■ **Explore the material**:
1: Decide whether each statement agrees with the stuffing cubes thread below, answering yes or no and quoting the deciding words from the thread. (a) Melissa follows a special recipe for the bread she dries. (b) Kmac15 makes cornbread dressing using homemade cornbread. (c) Maggie says packages of stuffing cubes have become cheaper.
2: Proceed with the stuffing cubes thread below, picking up right after its final line.

■ **Reading text**:
|---|

# Homemade stuffing cubes~



## Maggie (May 12, 2002)

Does anyone make their own stuffing cubes? If you do, is there a 'recipe' for it or what? It is something that I've always wondered about, and the packages of them have skyrocketed:grit:. Thanks and have a great day, Maggie


----------



## Melissa (Apr 15, 2002)

I just save any leftover bread and dry it to use for stuffing. No special recipe, but you could sprinkle in some garlic powder or other herbs.


----------



## Kmac15 (May 19, 2007)

Never used them. I make white bread stuffing with store bought bread and cornbread dressing with store bread and homemade cornbread. Both are seasoned when I make them.


----------



## Horseyrider (Aug 8, 2010)

|---|

■ **Given material**:
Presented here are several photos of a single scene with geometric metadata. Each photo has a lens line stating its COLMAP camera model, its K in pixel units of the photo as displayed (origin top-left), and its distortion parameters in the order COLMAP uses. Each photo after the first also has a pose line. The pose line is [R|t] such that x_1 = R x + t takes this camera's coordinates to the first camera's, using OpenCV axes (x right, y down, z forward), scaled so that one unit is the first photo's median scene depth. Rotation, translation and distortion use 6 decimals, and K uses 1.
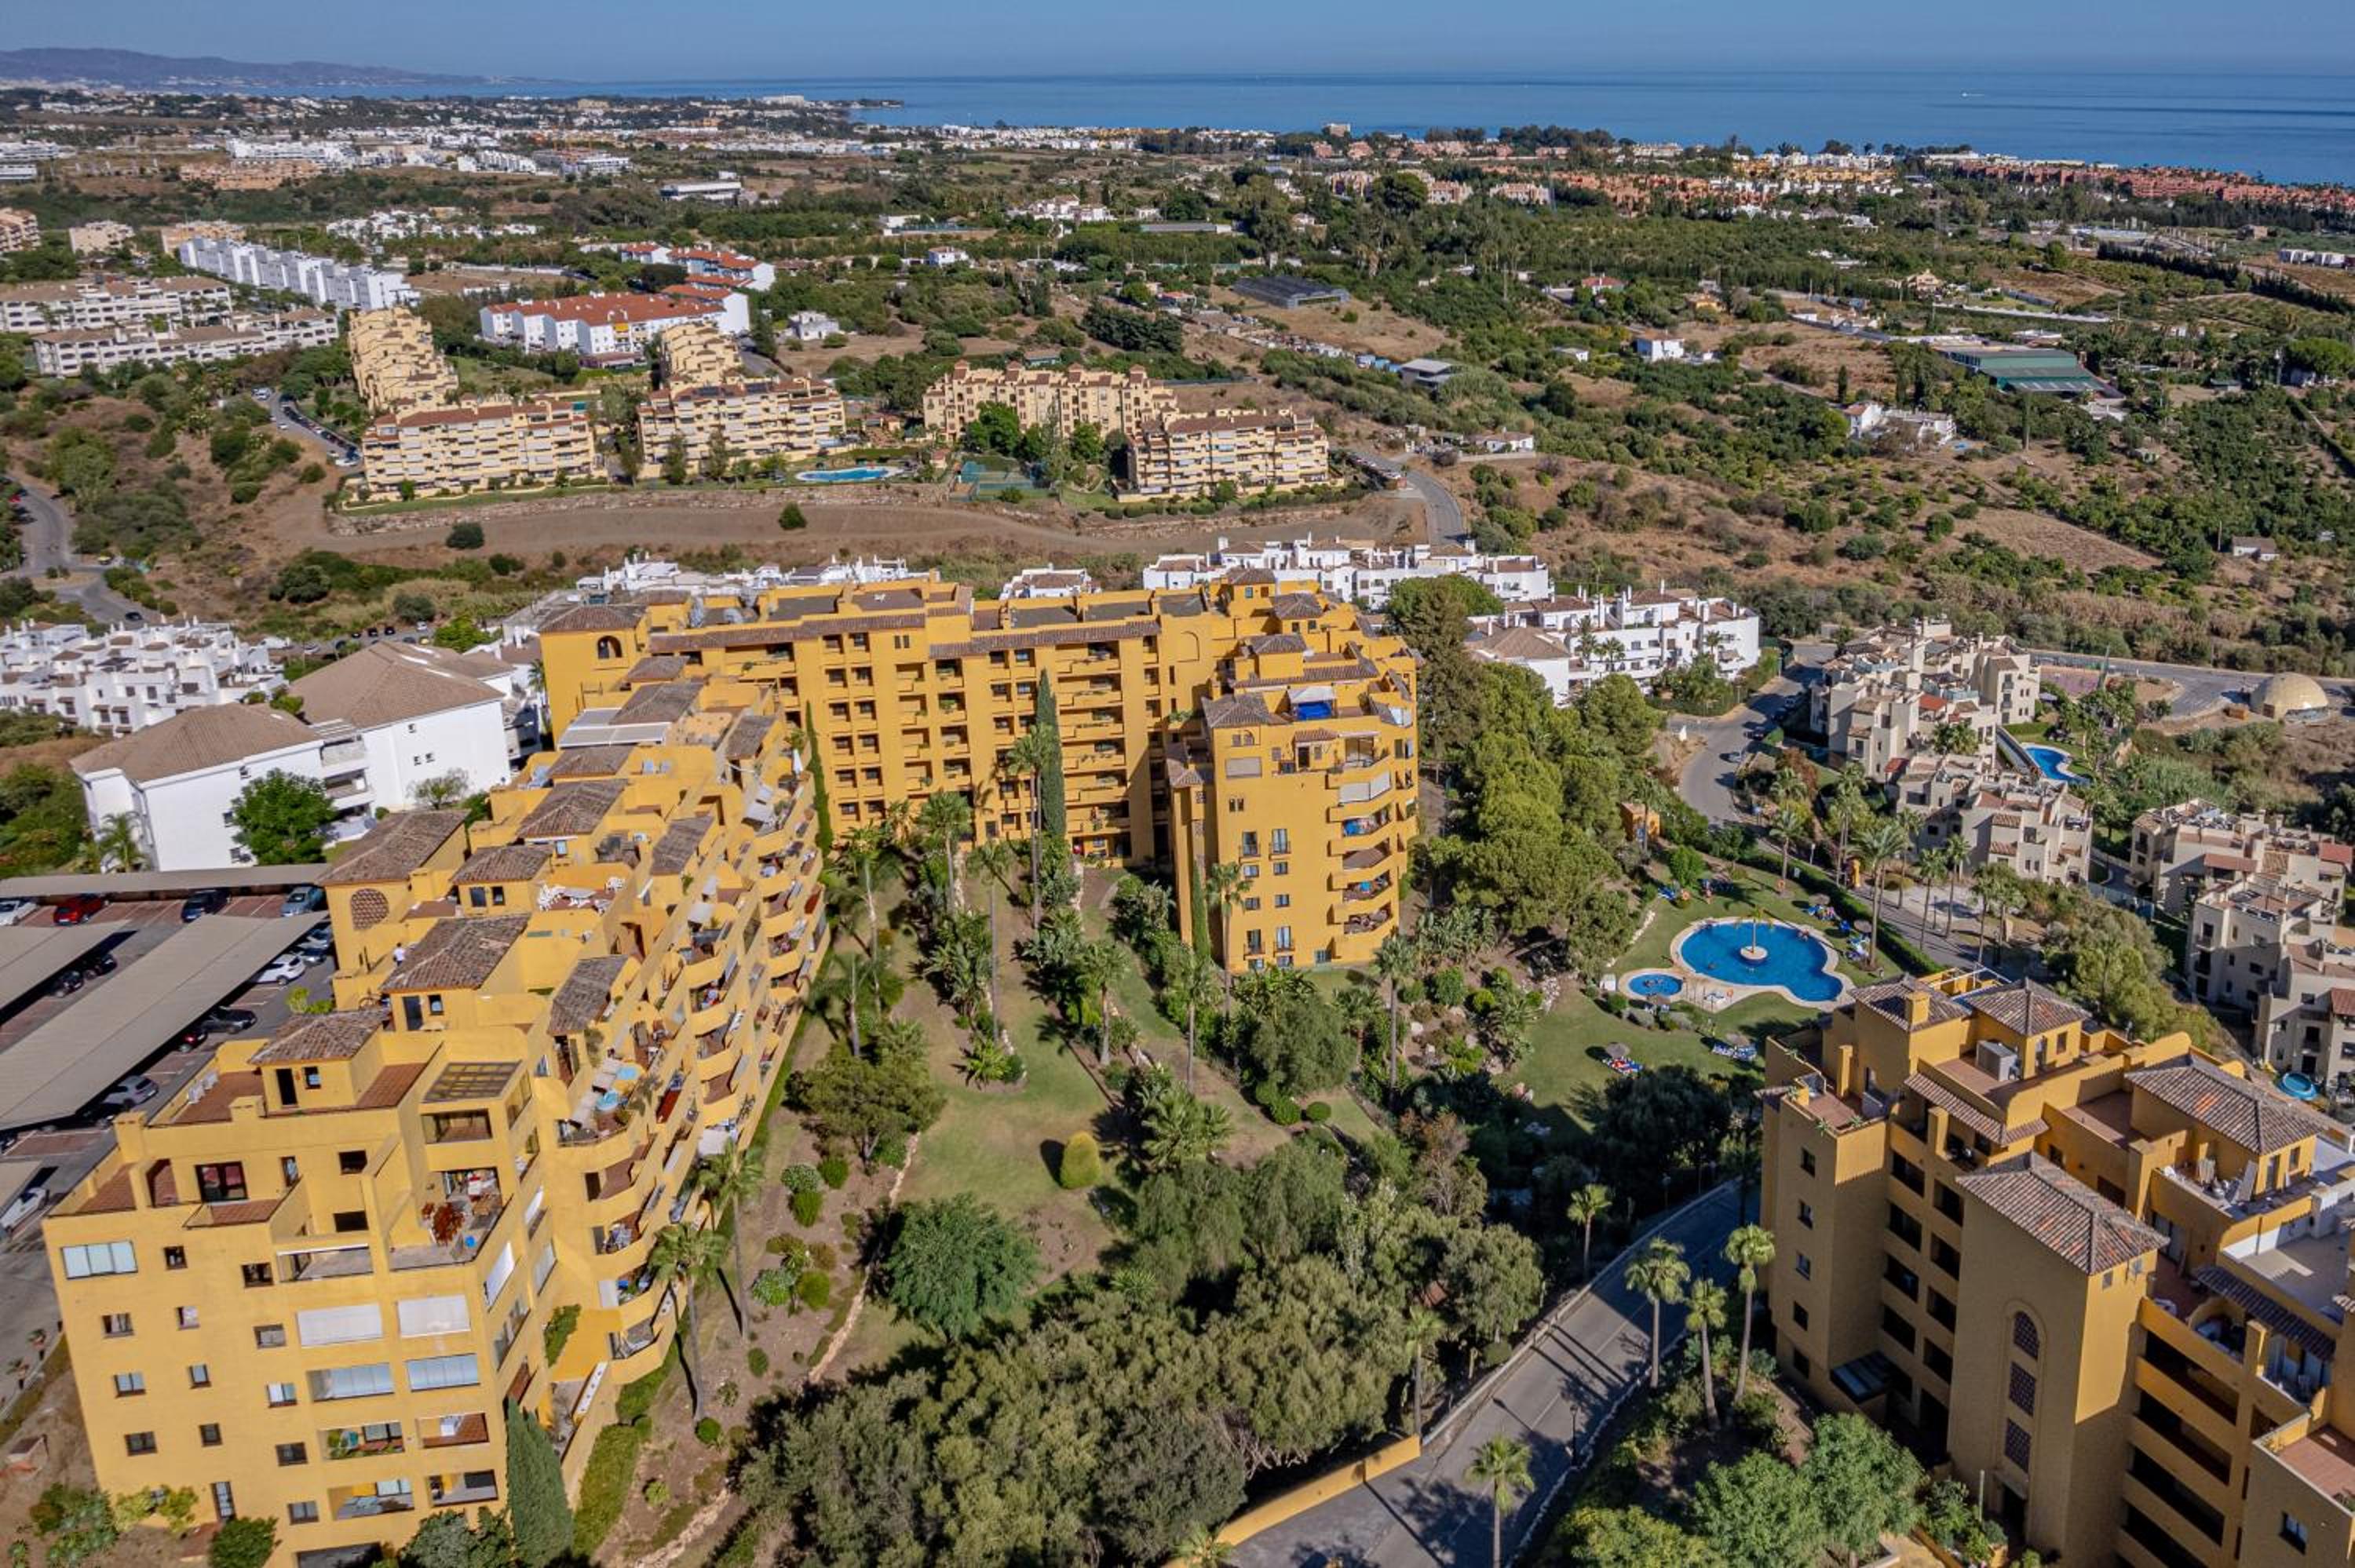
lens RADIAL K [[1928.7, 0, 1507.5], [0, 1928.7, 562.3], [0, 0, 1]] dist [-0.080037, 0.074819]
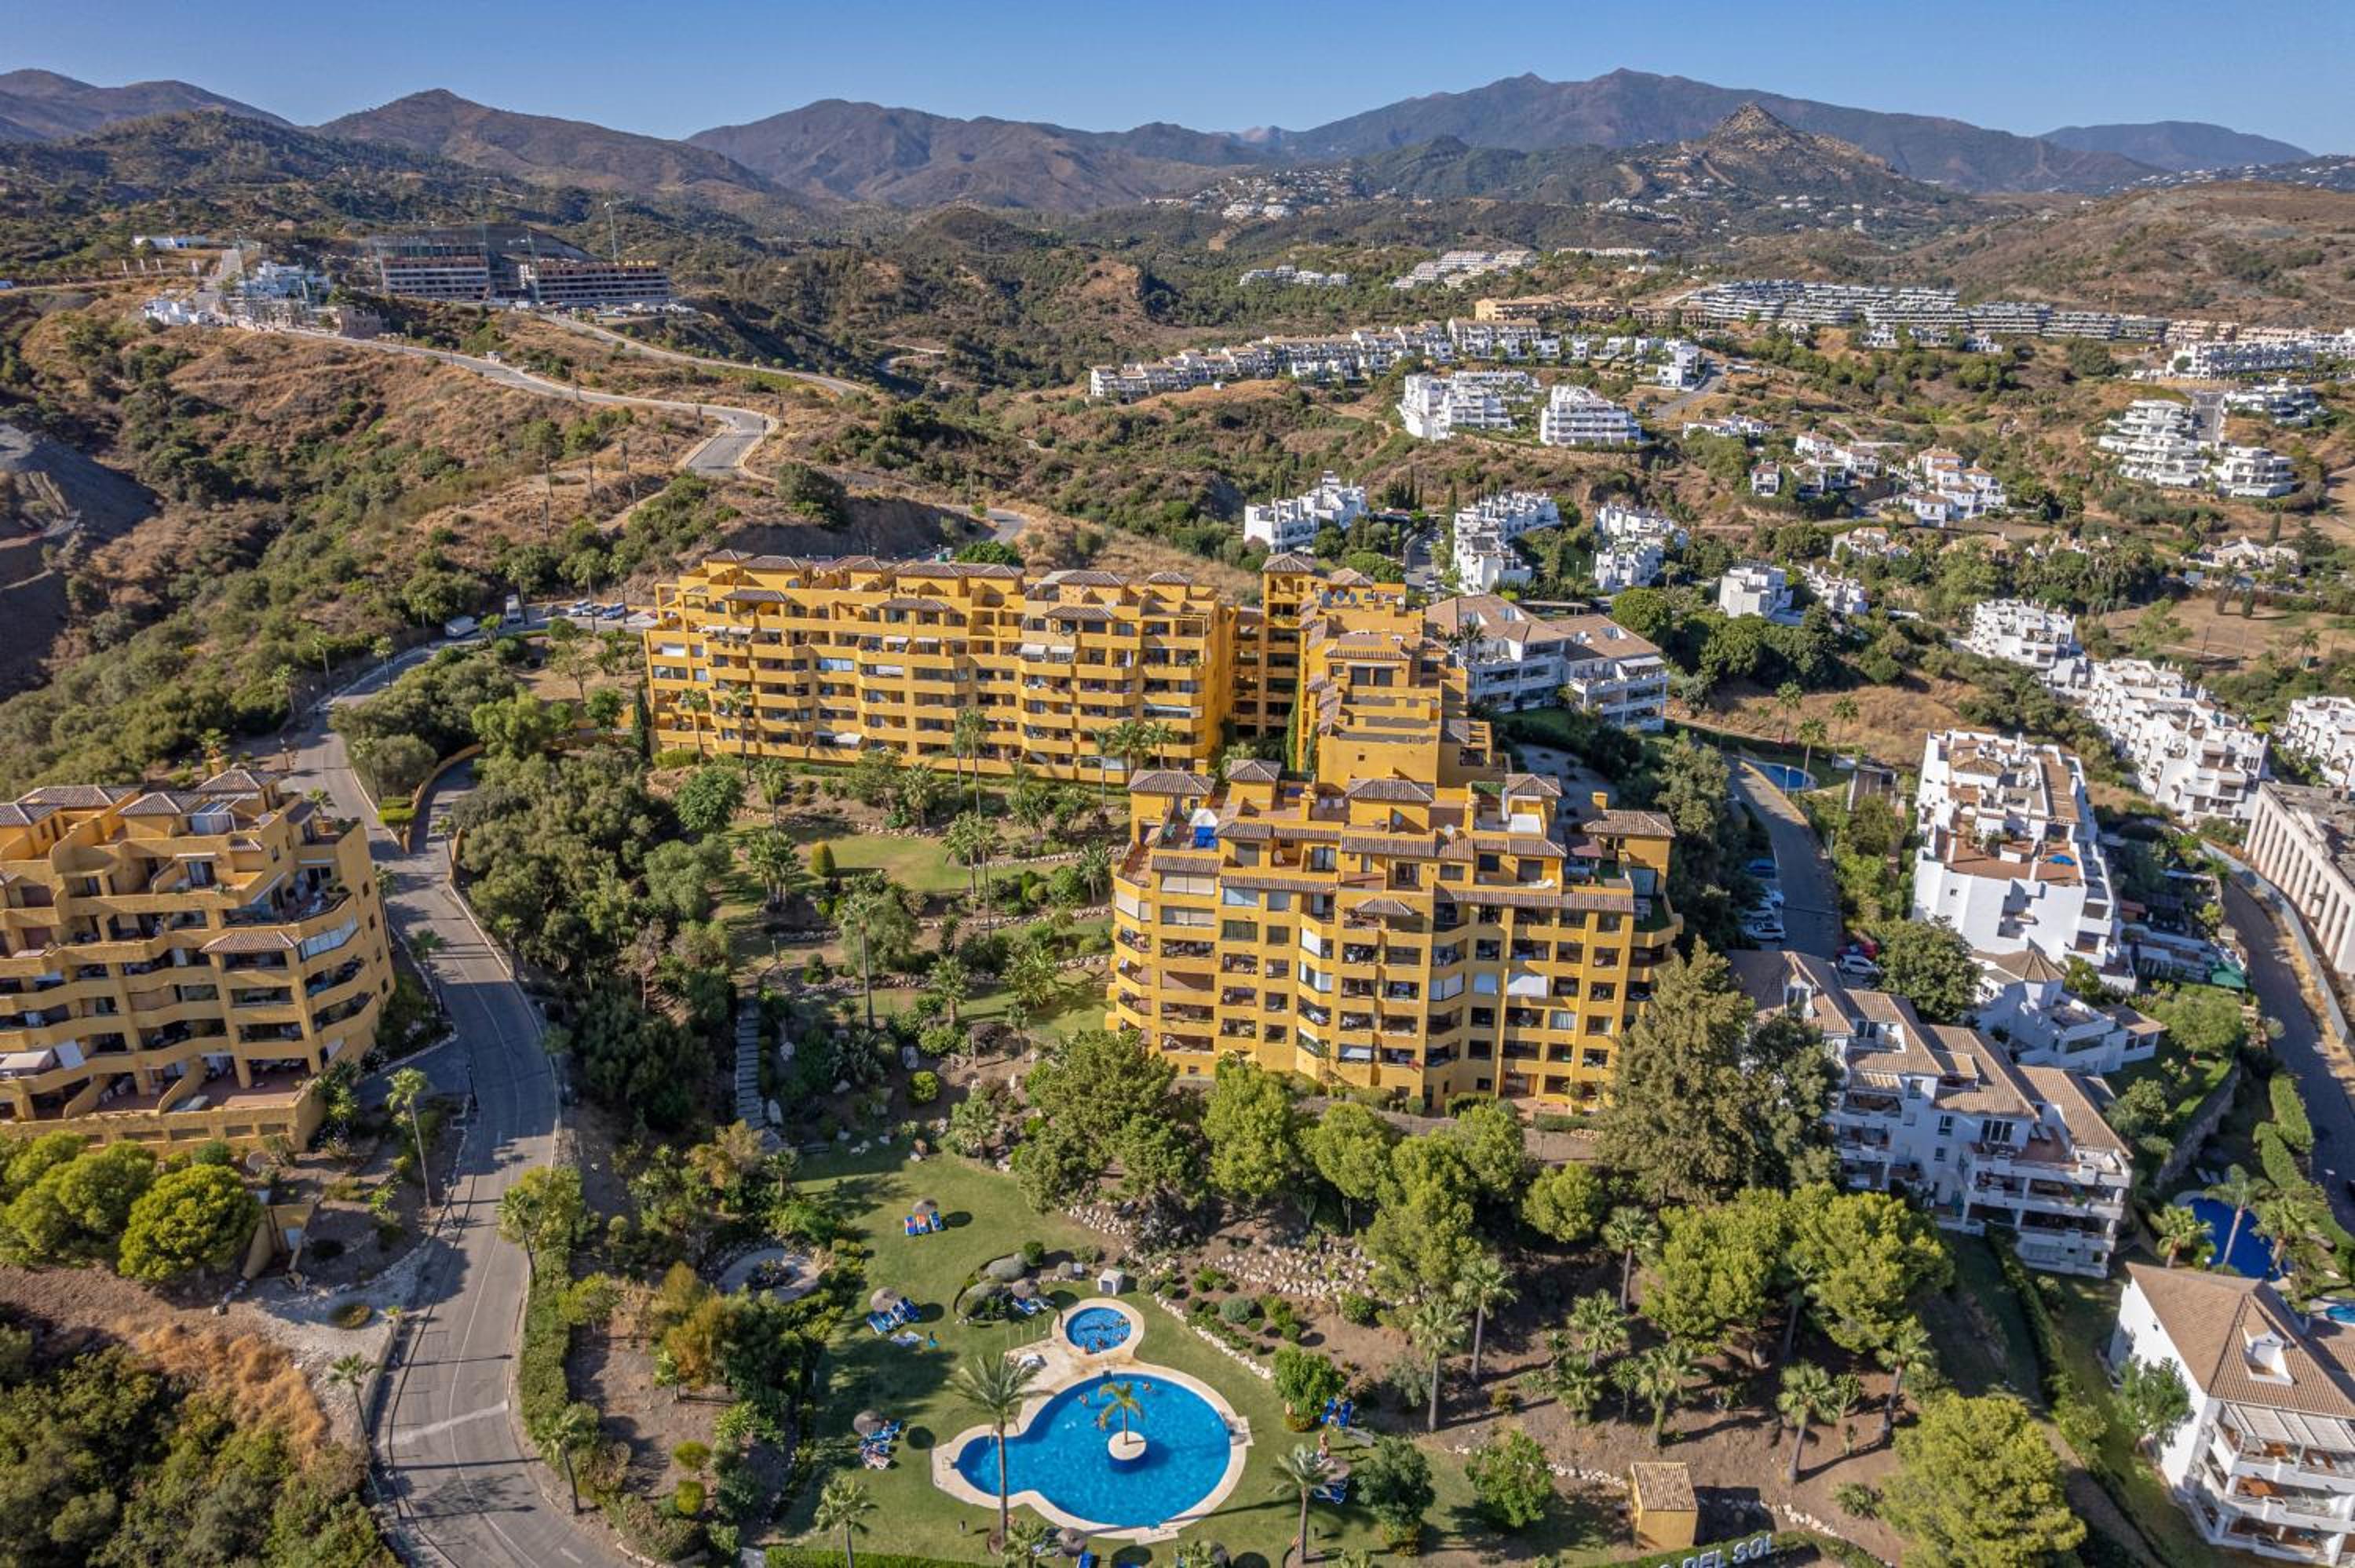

|---|

■ **Answers below**:
1:
(a) No: "No special recipe, but you could sprinkle in some garlic powder or other herbs."
(b) Yes: "cornbread dressing with store bread and homemade cornbread"
(c) No: "the packages of them have skyrocketed"

2:
I'm a little fussy about my stuffing, so I make something I call stuffing bread. It's a loaf of bread to which I add sage, garlic, rosemary, and thyme as I mix it up. The smell when it bakes is heavenly! One loaf gets cubed and dried in a 200 degree oven until it's crispy, and goes into the bird. The other is sliced for turkey sandwiches.


----------



## sewsilly (May 16, 2004)

Horseyrider... I read few posts that make me want to walk to the kitchen and bake immediately...

I. must. go. bake. this. now!

oh, my...
dawn


----------



## Horseyrider (Aug 8, 2010)

Heh! Nice to meet another bread baking junkie, Dawn!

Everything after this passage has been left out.